For Ubuntu kernel after 4.15, vm.watermark_scale_factor can be used to increase
the gap without increasing the min watermark reservation. The gap is calculated
by "watermark_scale_factor/10000 * managed_pages".
The proposed solution is to set the 1GB watermark gap by using the above two
parameters when the compute node is rebooted.

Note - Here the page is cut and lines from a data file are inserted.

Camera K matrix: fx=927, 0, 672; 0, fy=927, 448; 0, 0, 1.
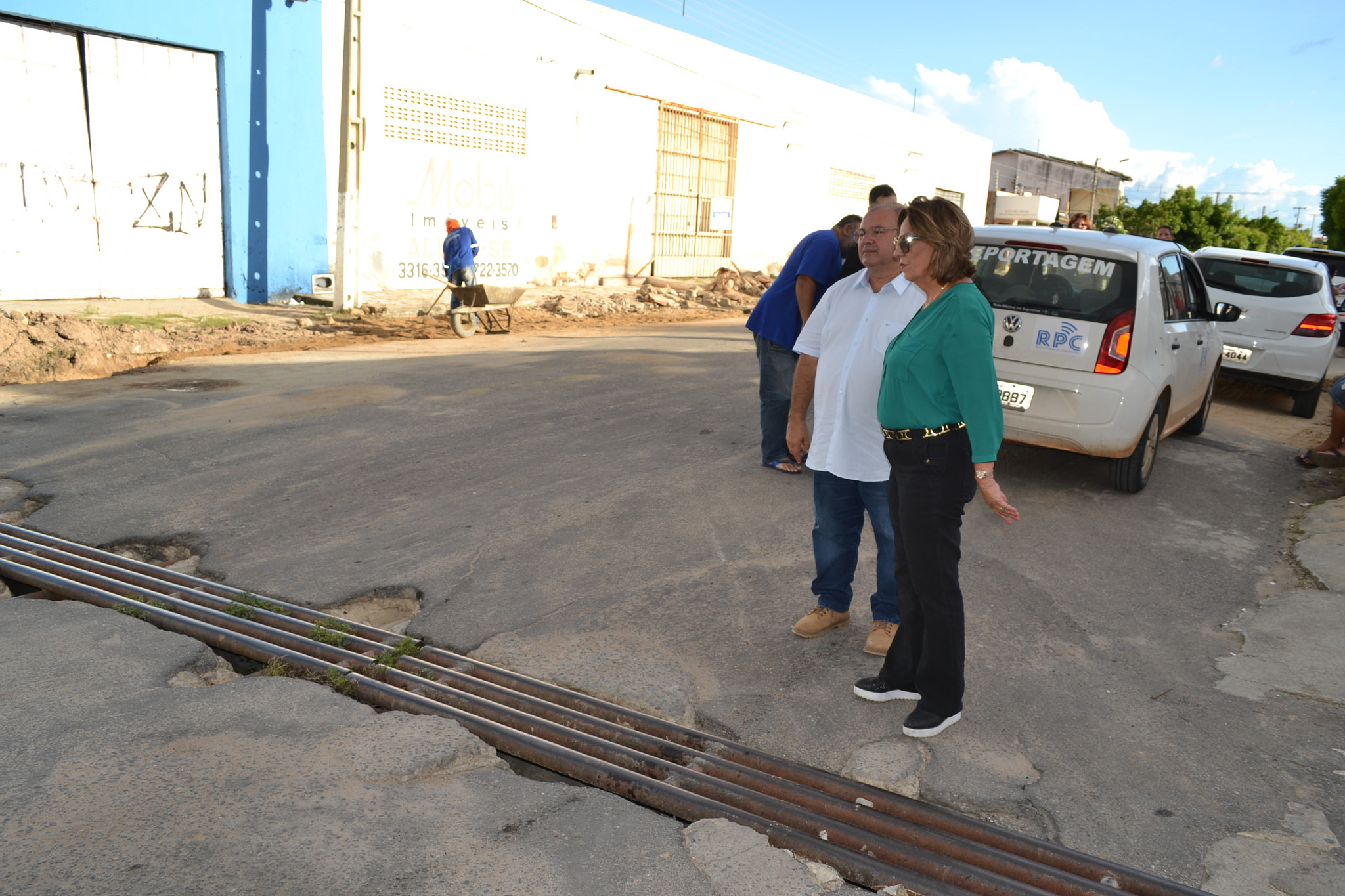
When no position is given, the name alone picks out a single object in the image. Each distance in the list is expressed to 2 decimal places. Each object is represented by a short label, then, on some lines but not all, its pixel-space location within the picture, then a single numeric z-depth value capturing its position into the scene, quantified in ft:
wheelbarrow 38.78
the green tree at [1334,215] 136.05
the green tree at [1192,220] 120.78
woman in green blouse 9.63
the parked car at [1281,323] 31.50
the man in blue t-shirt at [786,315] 17.87
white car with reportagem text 18.63
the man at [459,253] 42.50
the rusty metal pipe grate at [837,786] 8.29
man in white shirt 11.44
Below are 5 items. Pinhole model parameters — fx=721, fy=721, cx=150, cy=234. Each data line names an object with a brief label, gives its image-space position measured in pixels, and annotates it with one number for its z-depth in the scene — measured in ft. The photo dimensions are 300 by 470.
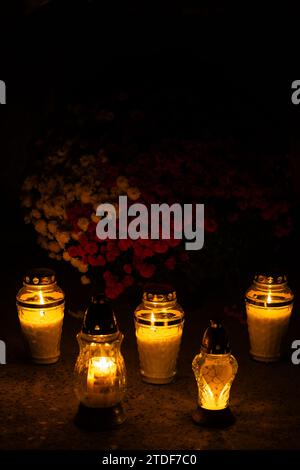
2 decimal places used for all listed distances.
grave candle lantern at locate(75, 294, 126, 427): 10.04
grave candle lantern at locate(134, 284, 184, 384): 11.35
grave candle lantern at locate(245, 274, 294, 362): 12.37
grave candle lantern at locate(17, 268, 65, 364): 12.10
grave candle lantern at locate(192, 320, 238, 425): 10.02
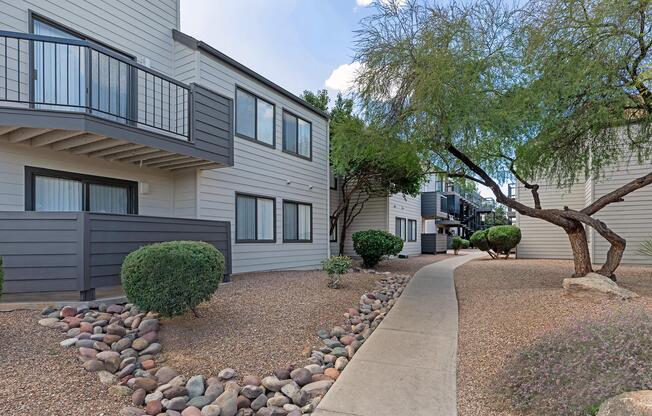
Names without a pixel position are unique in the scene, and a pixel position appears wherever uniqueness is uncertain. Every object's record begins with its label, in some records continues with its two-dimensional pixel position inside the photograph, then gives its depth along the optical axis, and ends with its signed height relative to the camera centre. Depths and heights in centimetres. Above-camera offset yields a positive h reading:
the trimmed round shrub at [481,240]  1664 -134
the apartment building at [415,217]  1786 -37
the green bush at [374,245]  1309 -123
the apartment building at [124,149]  552 +117
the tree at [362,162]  846 +138
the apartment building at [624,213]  1285 -7
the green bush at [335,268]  782 -119
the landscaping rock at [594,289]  623 -131
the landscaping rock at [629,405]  249 -132
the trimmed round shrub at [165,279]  464 -85
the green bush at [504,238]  1524 -110
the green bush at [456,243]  2360 -208
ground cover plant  290 -131
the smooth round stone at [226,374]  378 -165
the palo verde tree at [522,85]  650 +232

The feature will be designed in flexible ways:
1). There will be a switch to turn on/off the feature. By default, it is turned
off. For some small memory compute nodes (<32GB), the 1GB low memory is too
many.
2). The manual config has a higher priority to overwrite the default calculation.
Alternatives
------------
The config can be set up in the run time with the following command:
juju deploy cs:sysconfig-2
juju add-relation sysconfig nova-compute
juju config sysconfig sysctl="{vm.extfrag_threshold: 200,
vm.watermark_scale_factor: 50}"
However, each system might have different memory capacities. The
watermark_scale_factor needs to be calculated manually.
Implementation
==============
Assignee(s)
-----------
Primary assignee:
- Gavin Guo <gavin.guo@canonical.com>
Gerrit Topic
------------
Use Gerrit topic "memory-fragmentation-tuning" for all patches related to this spec.
.. code-block:: bash
git-review -t memory-fragmentation-tuning
Work Items
----------
Implement the watermark_scale_factor value calculation to set up the gap to 1GB.
Repositories
------------
No new git Repository is required.
Documentation
-------------
The documentation is needed to include the switch to turn on/off the feature.
Security
--------
The use of this feature exposes no other security attack surface.
Testing
-------
To verify if the calculated watermark value is correct. Also, in different
kernel versions, different parameters should be used (min_free_kbytes v.s.
watermark_scale_factor).
Dependencies
============
None